= Your objective =
Print the listing as it stands, omitting all images.

= Records for the exercise =
****************************************

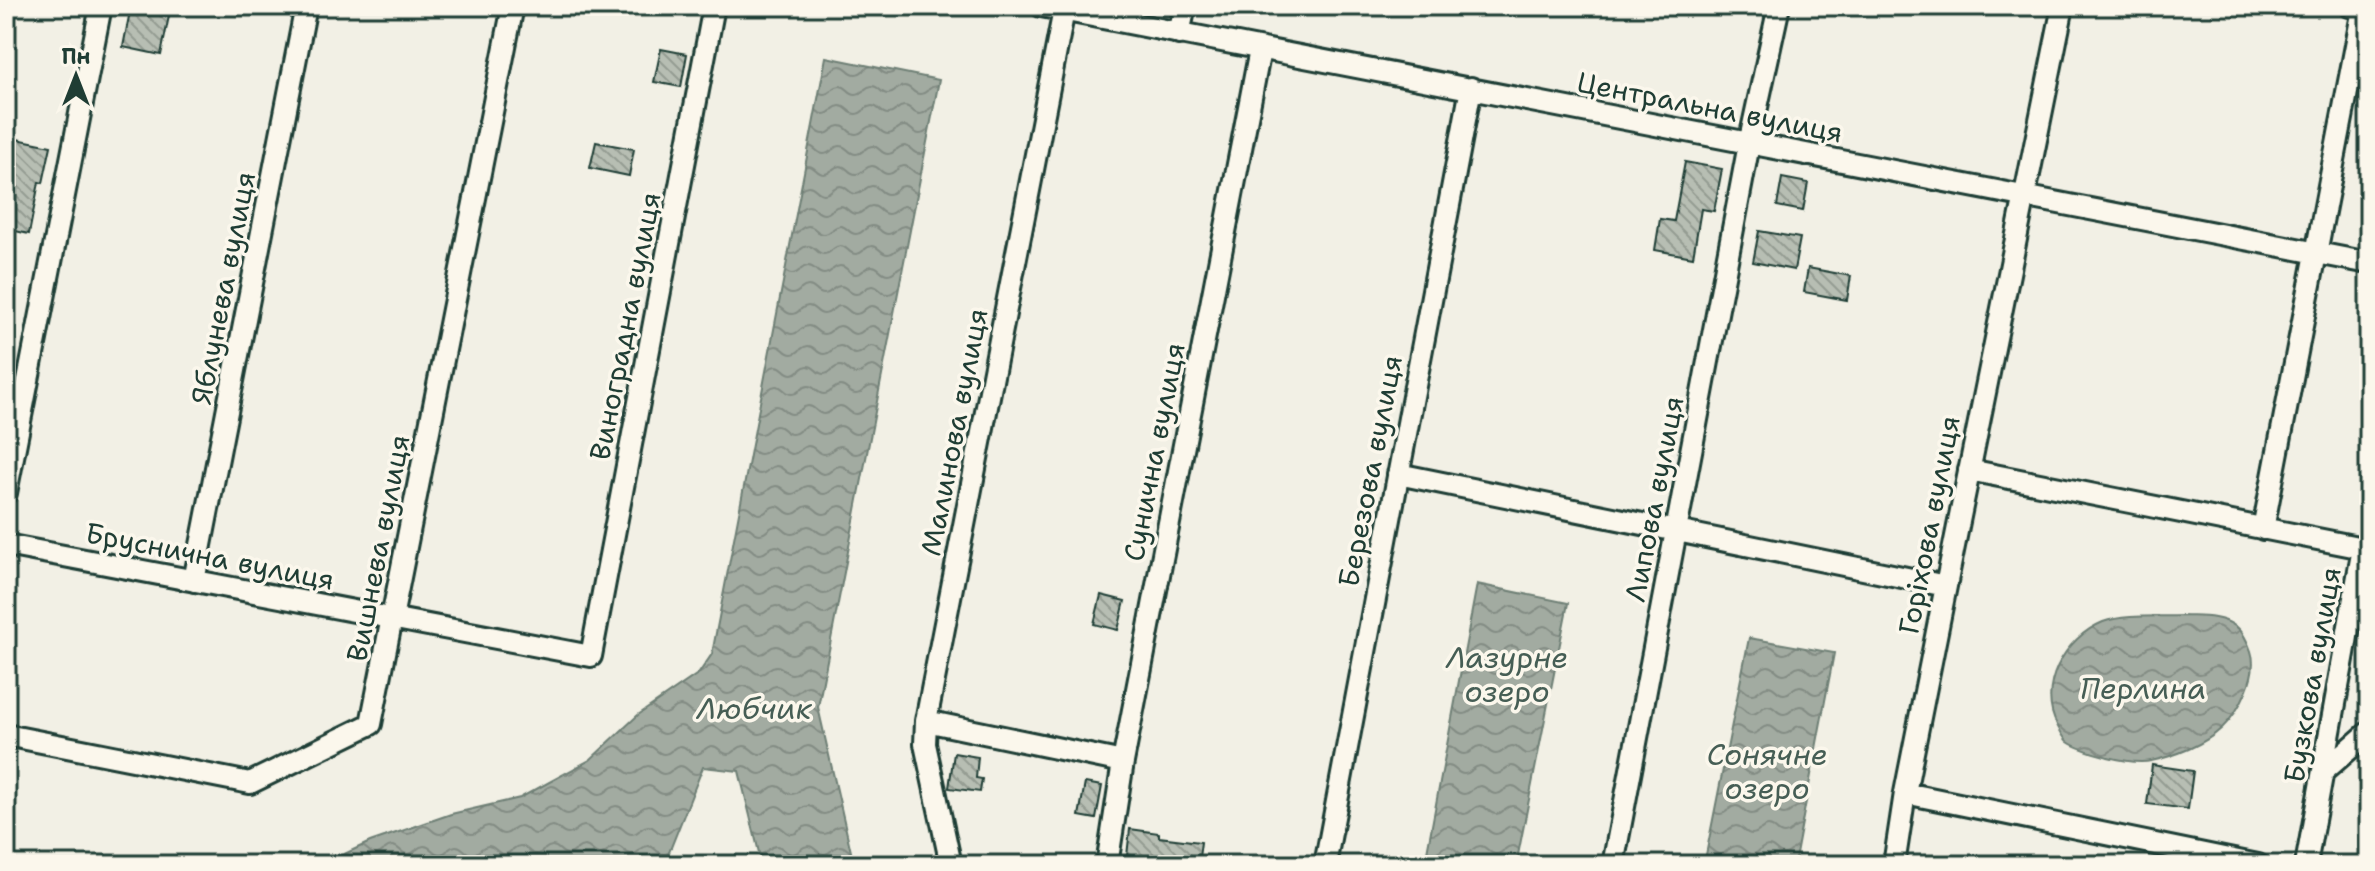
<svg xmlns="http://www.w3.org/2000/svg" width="2375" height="871" font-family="'Shantell Sans',sans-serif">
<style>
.water{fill:url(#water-waves);stroke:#6e7f75;stroke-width:2}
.building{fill:url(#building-back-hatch);stroke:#1f3d34;stroke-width:2}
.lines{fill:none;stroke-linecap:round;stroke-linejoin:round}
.minor-casing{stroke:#1f3d34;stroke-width:26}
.minor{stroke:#fbf7ec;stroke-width:20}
.labels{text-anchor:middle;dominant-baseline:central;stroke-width:7;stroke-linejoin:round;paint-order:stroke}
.street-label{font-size:28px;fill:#1f3d34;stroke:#fbf7ec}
.water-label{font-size:30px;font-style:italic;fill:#465e55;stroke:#fbf7ec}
</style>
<defs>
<pattern id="water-waves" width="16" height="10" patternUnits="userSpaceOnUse" patternTransform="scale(2)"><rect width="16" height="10" fill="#a2aba1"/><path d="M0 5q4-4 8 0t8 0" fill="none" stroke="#838c84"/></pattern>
<pattern id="building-back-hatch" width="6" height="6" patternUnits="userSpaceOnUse" patternTransform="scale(2)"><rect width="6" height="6" fill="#b7beb3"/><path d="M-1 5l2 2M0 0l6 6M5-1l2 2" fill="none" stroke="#949c92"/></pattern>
</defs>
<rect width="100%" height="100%" fill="#f2f0e5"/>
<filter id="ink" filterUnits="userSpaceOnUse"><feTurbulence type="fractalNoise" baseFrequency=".0125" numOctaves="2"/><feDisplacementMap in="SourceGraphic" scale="16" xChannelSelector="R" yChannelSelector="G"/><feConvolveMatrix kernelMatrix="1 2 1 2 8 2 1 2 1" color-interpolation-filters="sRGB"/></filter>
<g filter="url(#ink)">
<path class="water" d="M826 57 939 80 818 707 854 865H762L739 771 703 767 664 865H321L370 842 451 814 520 798 590 760 638 715 699 673 712 654Z
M1477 584 1568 603 1516 865H1437L1425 863Z
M2182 616C2200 617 2220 615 2235 626 2243 630 2248 643 2251 651 2259 674 2239 712 2222 728 2204 745 2175 756 2151 761 2139 764 2120 760 2108 757 2097 754 2078 749 2068 742 2064 739 2061 732 2058 727 2036 688 2064 638 2103 622 2124 614 2159 617 2182 616Z
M1749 638 1834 653 1794 865H1704Z"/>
<path class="building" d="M131 6H171L161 55 123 47Z
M661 49 687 54 681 87 654 82Z
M12 138 51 146 43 183 39 182 29 234 6 229V169Z
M596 142 634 149 629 176 590 168Z
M1685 162 1722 169 1714 211 1701 209 1693 257 1655 250 1660 219 1674 221Z
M1782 178 1808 183 1803 211 1777 206Z
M1759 231 1800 238 1794 270 1753 262Z
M1808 268 1851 276 1847 300 1804 292Z
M1101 595 1125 601 1118 630 1094 624Z
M954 753 978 757 976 778 982 779 980 792 949 788Z
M2152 765 2193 771 2188 809 2147 804Z
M1085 783 1102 786 1096 819 1079 816Z
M1130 829 1159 833V837L1201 842 1198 865H1126Z"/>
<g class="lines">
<g class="minor-casing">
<path id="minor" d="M1041 6 2369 263
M1179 34 1185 6
M1969 470 2363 548 2306 865
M1398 474 1946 586
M6 493 101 6
M2263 529 2363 9 2350 6
M6 545 591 656 714 6
M194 581 306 6
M926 721 1123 762
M6 735 250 783 371 724 513 6
M2324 771 2369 732
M1905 793 2258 865
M951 865 925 744 926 721 1064 10
M1107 865 1123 762 1260 50
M1325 865 1471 88
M1613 865 1749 144 1779 6
M1894 865 1905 793 1946 586 2063 6"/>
</g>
<use href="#minor" class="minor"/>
</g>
</g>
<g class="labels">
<g class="street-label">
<text transform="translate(1710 107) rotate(11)">Центральна вулиця</text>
<text transform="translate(223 288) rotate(-79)">Яблунева вулиця</text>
<text transform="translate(625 326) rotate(-79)">Виноградна вулиця</text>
<text transform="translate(954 432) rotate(-79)">Малинова вулиця</text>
<text transform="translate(1154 452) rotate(-79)">Сунична вулиця</text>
<text transform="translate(1370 471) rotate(-79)">Березова вулиця</text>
<text transform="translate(1654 499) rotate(-79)">Липова вулиця</text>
<text transform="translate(1929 525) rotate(-79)">Горіхова вулиця</text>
<text transform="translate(378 548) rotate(-79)">Вишнева вулиця</text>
<text transform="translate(210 556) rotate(11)">Бруснична вулиця</text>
<text transform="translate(2312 675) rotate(-80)">Бузкова вулиця</text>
</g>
<g class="water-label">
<text x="1507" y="657">Лазурне<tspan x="1507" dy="34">озеро</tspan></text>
<text x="2143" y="688">Перлина</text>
<text x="754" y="708">Любчик</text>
<text x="1767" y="754">Сонячне<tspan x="1767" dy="34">озеро</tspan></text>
</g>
</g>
<rect width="2375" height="871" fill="none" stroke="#fbf7ec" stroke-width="32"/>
<rect x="16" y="16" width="2343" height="839" fill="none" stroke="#1f3d34" stroke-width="3" filter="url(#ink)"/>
<g transform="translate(76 76)" stroke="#fbf7ec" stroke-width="6" paint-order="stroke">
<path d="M0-6L14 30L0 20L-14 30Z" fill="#1f3d34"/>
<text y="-12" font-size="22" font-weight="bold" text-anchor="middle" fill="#1f3d34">Пн</text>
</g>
</svg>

****************************************

= Task result =
<svg xmlns="http://www.w3.org/2000/svg" width="2375" height="871" font-family="'Shantell Sans',sans-serif">
<style>
.water{fill:url(#water-waves);stroke:#6e7f75;stroke-width:2}
.building{fill:url(#building-back-hatch);stroke:#1f3d34;stroke-width:2}
.lines{fill:none;stroke-linecap:round;stroke-linejoin:round}
.minor-casing{stroke:#1f3d34;stroke-width:26}
.minor{stroke:#fbf7ec;stroke-width:20}
.labels{text-anchor:middle;dominant-baseline:central;stroke-width:7;stroke-linejoin:round;paint-order:stroke}
.street-label{font-size:28px;fill:#1f3d34;stroke:#fbf7ec}
.water-label{font-size:30px;font-style:italic;fill:#465e55;stroke:#fbf7ec}
</style>
<defs>
<pattern id="water-waves" width="16" height="10" patternUnits="userSpaceOnUse" patternTransform="scale(2)"><rect width="16" height="10" fill="#a2aba1"/><path d="M0 5q4-4 8 0t8 0" fill="none" stroke="#838c84"/></pattern>
<pattern id="building-back-hatch" width="6" height="6" patternUnits="userSpaceOnUse" patternTransform="scale(2)"><rect width="6" height="6" fill="#b7beb3"/><path d="M-1 5l2 2M0 0l6 6M5-1l2 2" fill="none" stroke="#949c92"/></pattern>
</defs>
<rect width="100%" height="100%" fill="#f2f0e5"/>
<filter id="ink" filterUnits="userSpaceOnUse"><feTurbulence type="fractalNoise" baseFrequency=".0125" numOctaves="2"/><feDisplacementMap in="SourceGraphic" scale="16" xChannelSelector="R" yChannelSelector="G"/><feConvolveMatrix kernelMatrix="1 2 1 2 8 2 1 2 1" color-interpolation-filters="sRGB"/></filter>
<g filter="url(#ink)">
<path class="water" d="M826 57 939 80 818 707 854 865H762L739 771 703 767 664 865H321L370 842 451 814 520 798 590 760 638 715 699 673 712 654Z
M1477 584 1568 603 1516 865H1437L1425 863Z
M2182 616C2200 617 2220 615 2235 626 2243 630 2248 643 2251 651 2259 674 2239 712 2222 728 2204 745 2175 756 2151 761 2139 764 2120 760 2108 757 2097 754 2078 749 2068 742 2064 739 2061 732 2058 727 2036 688 2064 638 2103 622 2124 614 2159 617 2182 616Z
M1749 638 1834 653 1794 865H1704Z"/>
<path class="building" d="M131 6H171L161 55 123 47Z
M661 49 687 54 681 87 654 82Z
M12 138 51 146 43 183 39 182 29 234 6 229V169Z
M596 142 634 149 629 176 590 168Z
M1685 162 1722 169 1714 211 1701 209 1693 257 1655 250 1660 219 1674 221Z
M1782 178 1808 183 1803 211 1777 206Z
M1759 231 1800 238 1794 270 1753 262Z
M1808 268 1851 276 1847 300 1804 292Z
M1101 595 1125 601 1118 630 1094 624Z
M954 753 978 757 976 778 982 779 980 792 949 788Z
M2152 765 2193 771 2188 809 2147 804Z
M1085 783 1102 786 1096 819 1079 816Z
M1130 829 1159 833V837L1201 842 1198 865H1126Z"/>
<g class="lines">
<g class="minor-casing">
<path id="minor" d="M1041 6 2369 263
M1179 34 1185 6
M1969 470 2363 548 2306 865
M1398 474 1946 586
M6 493 101 6
M2263 529 2363 9 2350 6
M6 545 591 656 714 6
M194 581 306 6
M926 721 1123 762
M6 735 250 783 371 724 513 6
M2324 771 2369 732
M1905 793 2258 865
M951 865 925 744 926 721 1064 10
M1107 865 1123 762 1260 50
M1325 865 1471 88
M1613 865 1749 144 1779 6
M1894 865 1905 793 1946 586 2063 6"/>
</g>
<use href="#minor" class="minor"/>
</g>
</g>
<g class="labels">
<g class="street-label">
<text transform="translate(1710 107) rotate(11)">Центральна вулиця</text>
<text transform="translate(223 288) rotate(-79)">Яблунева вулиця</text>
<text transform="translate(625 326) rotate(-79)">Виноградна вулиця</text>
<text transform="translate(954 432) rotate(-79)">Малинова вулиця</text>
<text transform="translate(1154 452) rotate(-79)">Сунична вулиця</text>
<text transform="translate(1370 471) rotate(-79)">Березова вулиця</text>
<text transform="translate(1654 499) rotate(-79)">Липова вулиця</text>
<text transform="translate(1929 525) rotate(-79)">Горіхова вулиця</text>
<text transform="translate(378 548) rotate(-79)">Вишнева вулиця</text>
<text transform="translate(210 556) rotate(11)">Бруснична вулиця</text>
<text transform="translate(2312 675) rotate(-80)">Бузкова вулиця</text>
</g>
<g class="water-label">
<text x="1507" y="657">Лазурне<tspan x="1507" dy="34">озеро</tspan></text>
<text x="2143" y="688">Перлина</text>
<text x="754" y="708">Любчик</text>
<text x="1767" y="754">Сонячне<tspan x="1767" dy="34">озеро</tspan></text>
</g>
</g>
<rect width="2375" height="871" fill="none" stroke="#fbf7ec" stroke-width="32"/>
<rect x="16" y="16" width="2343" height="839" fill="none" stroke="#1f3d34" stroke-width="3" filter="url(#ink)"/>
<g transform="translate(76 76)" stroke="#fbf7ec" stroke-width="6" paint-order="stroke">
<path d="M0-6L14 30L0 20L-14 30Z" fill="#1f3d34"/>
<text y="-12" font-size="22" font-weight="bold" text-anchor="middle" fill="#1f3d34">Пн</text>
</g>
</svg>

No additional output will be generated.